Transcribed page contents

%%

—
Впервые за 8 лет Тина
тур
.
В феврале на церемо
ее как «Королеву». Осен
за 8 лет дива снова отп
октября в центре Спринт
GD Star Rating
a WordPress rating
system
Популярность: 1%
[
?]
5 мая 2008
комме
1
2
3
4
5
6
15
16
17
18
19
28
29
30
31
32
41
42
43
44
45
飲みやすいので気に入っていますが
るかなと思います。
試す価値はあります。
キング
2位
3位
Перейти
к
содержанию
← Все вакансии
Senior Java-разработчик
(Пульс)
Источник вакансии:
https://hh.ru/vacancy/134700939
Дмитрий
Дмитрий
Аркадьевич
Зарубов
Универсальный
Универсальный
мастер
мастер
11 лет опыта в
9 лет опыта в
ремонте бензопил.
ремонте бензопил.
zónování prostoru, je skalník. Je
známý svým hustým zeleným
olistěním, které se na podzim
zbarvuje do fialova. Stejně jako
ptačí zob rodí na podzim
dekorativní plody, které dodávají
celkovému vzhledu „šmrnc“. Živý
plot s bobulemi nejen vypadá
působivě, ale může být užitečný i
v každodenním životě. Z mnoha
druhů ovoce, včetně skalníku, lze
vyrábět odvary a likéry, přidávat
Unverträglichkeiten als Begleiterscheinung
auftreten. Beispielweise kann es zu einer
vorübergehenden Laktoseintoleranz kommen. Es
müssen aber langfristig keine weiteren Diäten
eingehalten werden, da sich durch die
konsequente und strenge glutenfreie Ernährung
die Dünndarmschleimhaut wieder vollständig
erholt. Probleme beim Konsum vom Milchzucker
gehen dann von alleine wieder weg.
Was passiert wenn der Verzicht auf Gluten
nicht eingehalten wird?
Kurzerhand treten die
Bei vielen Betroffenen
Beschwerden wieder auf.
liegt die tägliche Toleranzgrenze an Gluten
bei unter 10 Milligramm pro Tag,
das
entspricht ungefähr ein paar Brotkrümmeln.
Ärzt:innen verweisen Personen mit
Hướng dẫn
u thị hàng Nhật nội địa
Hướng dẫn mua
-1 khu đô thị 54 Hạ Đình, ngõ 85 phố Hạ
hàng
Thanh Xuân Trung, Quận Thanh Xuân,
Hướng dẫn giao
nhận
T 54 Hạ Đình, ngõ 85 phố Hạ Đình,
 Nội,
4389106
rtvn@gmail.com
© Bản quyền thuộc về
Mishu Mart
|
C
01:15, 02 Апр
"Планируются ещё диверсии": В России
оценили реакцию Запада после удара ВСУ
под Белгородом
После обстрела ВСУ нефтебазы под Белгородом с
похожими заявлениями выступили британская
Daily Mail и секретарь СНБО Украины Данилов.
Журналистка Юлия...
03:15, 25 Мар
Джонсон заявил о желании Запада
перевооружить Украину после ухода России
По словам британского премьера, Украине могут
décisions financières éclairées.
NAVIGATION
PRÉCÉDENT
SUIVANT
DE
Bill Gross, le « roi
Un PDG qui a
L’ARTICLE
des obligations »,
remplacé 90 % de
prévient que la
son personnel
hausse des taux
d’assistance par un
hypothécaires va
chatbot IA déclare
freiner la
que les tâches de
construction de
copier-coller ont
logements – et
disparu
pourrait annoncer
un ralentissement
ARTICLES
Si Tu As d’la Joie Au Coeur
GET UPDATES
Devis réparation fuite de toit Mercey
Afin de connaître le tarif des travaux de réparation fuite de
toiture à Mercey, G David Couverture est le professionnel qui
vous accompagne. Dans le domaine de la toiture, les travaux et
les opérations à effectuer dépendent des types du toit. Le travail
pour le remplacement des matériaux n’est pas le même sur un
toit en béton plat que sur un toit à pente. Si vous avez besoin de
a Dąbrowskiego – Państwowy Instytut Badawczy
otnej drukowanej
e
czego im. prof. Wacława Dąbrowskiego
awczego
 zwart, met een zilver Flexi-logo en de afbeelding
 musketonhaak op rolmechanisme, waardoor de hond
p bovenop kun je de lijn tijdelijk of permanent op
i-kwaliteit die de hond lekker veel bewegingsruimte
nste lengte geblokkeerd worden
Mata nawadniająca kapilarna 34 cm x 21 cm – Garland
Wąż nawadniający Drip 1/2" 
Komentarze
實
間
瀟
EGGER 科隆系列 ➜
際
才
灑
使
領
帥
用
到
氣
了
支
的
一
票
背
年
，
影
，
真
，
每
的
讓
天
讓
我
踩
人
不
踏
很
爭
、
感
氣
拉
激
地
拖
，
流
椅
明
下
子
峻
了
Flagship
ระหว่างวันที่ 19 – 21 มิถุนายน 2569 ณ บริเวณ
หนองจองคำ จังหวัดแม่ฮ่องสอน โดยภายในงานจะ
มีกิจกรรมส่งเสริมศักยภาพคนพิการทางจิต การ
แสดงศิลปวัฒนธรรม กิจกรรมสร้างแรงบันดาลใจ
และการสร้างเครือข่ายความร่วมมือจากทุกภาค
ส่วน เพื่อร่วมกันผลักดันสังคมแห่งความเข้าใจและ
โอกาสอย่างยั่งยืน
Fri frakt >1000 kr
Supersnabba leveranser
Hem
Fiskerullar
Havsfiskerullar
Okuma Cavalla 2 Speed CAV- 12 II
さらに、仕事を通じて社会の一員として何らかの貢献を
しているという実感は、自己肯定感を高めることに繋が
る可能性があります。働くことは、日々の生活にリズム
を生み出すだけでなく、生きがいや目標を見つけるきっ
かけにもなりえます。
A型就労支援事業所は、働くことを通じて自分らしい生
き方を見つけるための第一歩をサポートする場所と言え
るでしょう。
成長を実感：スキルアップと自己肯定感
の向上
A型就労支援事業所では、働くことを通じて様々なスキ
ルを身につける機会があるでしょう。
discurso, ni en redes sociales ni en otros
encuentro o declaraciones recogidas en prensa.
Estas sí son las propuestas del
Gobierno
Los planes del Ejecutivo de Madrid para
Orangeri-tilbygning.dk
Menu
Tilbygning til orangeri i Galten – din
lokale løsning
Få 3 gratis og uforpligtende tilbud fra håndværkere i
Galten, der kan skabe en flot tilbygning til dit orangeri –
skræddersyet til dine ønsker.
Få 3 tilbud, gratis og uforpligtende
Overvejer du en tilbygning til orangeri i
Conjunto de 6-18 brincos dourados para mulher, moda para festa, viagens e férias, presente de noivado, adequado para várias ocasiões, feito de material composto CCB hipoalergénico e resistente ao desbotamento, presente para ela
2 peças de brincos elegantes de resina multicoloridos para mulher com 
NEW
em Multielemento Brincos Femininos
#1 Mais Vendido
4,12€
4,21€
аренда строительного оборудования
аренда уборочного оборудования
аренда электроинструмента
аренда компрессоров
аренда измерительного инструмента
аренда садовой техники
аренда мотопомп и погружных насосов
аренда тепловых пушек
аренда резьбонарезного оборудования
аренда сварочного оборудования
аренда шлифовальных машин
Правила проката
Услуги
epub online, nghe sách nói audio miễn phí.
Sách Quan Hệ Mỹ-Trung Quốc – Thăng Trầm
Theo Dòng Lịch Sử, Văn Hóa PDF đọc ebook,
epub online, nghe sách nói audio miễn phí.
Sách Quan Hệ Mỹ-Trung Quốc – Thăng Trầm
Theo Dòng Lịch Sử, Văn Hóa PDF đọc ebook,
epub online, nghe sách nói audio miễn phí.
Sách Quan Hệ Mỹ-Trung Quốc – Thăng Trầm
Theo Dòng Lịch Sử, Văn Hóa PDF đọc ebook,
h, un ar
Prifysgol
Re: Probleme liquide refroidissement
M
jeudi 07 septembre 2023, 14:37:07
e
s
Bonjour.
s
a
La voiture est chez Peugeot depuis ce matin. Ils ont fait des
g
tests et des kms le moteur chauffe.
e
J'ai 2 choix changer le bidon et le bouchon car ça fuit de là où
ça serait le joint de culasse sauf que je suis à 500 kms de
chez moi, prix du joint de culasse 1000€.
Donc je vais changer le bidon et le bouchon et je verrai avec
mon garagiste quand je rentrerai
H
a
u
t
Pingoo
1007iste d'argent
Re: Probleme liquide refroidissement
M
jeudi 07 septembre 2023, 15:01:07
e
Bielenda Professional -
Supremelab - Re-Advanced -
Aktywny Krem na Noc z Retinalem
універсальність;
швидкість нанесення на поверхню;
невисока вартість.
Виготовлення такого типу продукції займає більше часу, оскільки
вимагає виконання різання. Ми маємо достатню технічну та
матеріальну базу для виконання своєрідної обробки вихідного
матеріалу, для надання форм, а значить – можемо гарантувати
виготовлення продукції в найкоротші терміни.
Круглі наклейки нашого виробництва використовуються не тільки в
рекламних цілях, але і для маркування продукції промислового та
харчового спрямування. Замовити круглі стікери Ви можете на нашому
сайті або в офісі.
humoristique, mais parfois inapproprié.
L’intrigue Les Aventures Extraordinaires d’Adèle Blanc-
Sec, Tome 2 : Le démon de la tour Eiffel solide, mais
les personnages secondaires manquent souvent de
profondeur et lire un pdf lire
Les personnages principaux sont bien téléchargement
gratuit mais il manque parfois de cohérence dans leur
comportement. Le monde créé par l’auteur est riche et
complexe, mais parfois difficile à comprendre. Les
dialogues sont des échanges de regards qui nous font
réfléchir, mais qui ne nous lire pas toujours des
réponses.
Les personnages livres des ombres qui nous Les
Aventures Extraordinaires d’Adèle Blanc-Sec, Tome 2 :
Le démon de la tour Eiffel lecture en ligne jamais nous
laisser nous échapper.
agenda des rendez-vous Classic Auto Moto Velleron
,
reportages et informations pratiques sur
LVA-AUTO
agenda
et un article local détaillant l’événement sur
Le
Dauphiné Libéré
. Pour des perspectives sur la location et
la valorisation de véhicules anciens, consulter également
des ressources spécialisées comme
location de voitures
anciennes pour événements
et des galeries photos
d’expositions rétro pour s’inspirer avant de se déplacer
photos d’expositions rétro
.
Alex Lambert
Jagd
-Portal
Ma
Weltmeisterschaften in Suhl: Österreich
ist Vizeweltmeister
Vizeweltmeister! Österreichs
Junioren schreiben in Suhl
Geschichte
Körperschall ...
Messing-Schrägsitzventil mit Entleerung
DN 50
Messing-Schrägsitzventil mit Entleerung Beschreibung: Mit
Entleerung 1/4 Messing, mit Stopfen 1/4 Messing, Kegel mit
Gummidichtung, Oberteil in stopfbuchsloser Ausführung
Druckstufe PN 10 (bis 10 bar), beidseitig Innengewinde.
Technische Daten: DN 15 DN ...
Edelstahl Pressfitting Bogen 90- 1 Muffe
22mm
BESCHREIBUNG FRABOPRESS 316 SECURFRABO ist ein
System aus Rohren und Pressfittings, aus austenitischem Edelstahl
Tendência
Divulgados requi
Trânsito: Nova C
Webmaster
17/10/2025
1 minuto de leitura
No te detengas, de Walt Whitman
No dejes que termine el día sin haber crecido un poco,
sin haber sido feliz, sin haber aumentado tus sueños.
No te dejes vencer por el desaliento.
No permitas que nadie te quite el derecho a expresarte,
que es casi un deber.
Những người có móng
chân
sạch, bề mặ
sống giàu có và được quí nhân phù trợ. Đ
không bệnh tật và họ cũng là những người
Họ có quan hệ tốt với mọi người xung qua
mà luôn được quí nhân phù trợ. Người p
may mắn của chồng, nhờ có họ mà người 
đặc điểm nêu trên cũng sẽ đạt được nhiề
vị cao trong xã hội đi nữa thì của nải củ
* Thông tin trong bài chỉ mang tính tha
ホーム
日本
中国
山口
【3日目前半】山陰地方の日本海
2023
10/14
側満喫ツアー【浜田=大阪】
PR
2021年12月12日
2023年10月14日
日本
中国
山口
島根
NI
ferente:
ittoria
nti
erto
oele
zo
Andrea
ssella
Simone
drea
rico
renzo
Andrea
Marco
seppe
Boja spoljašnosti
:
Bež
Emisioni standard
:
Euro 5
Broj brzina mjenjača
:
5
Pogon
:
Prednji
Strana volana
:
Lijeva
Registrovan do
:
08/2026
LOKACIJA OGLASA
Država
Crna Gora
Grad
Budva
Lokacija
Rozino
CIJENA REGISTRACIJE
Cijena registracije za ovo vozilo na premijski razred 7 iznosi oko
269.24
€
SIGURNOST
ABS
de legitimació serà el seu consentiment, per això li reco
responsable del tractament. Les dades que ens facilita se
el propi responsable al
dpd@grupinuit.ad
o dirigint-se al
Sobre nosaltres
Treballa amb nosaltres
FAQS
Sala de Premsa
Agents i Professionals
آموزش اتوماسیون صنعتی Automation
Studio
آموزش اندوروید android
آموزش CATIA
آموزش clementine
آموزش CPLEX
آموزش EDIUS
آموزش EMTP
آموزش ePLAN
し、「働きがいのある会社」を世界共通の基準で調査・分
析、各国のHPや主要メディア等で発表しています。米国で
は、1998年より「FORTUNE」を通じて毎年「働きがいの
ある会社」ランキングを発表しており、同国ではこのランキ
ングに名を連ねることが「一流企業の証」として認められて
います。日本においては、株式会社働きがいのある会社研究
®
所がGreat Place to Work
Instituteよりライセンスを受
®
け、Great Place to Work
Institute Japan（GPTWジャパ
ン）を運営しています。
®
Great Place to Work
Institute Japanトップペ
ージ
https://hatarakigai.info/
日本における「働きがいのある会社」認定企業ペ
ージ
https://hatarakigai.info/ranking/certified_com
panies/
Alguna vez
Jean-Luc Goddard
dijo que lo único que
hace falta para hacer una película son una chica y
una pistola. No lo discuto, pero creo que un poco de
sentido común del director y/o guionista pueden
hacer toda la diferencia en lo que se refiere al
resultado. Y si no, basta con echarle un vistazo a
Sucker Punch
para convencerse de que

%%

[TASK ITEM] Compute the number of lines above that contain the string "mulher". Reply with that value only.

[SOLUTION] 2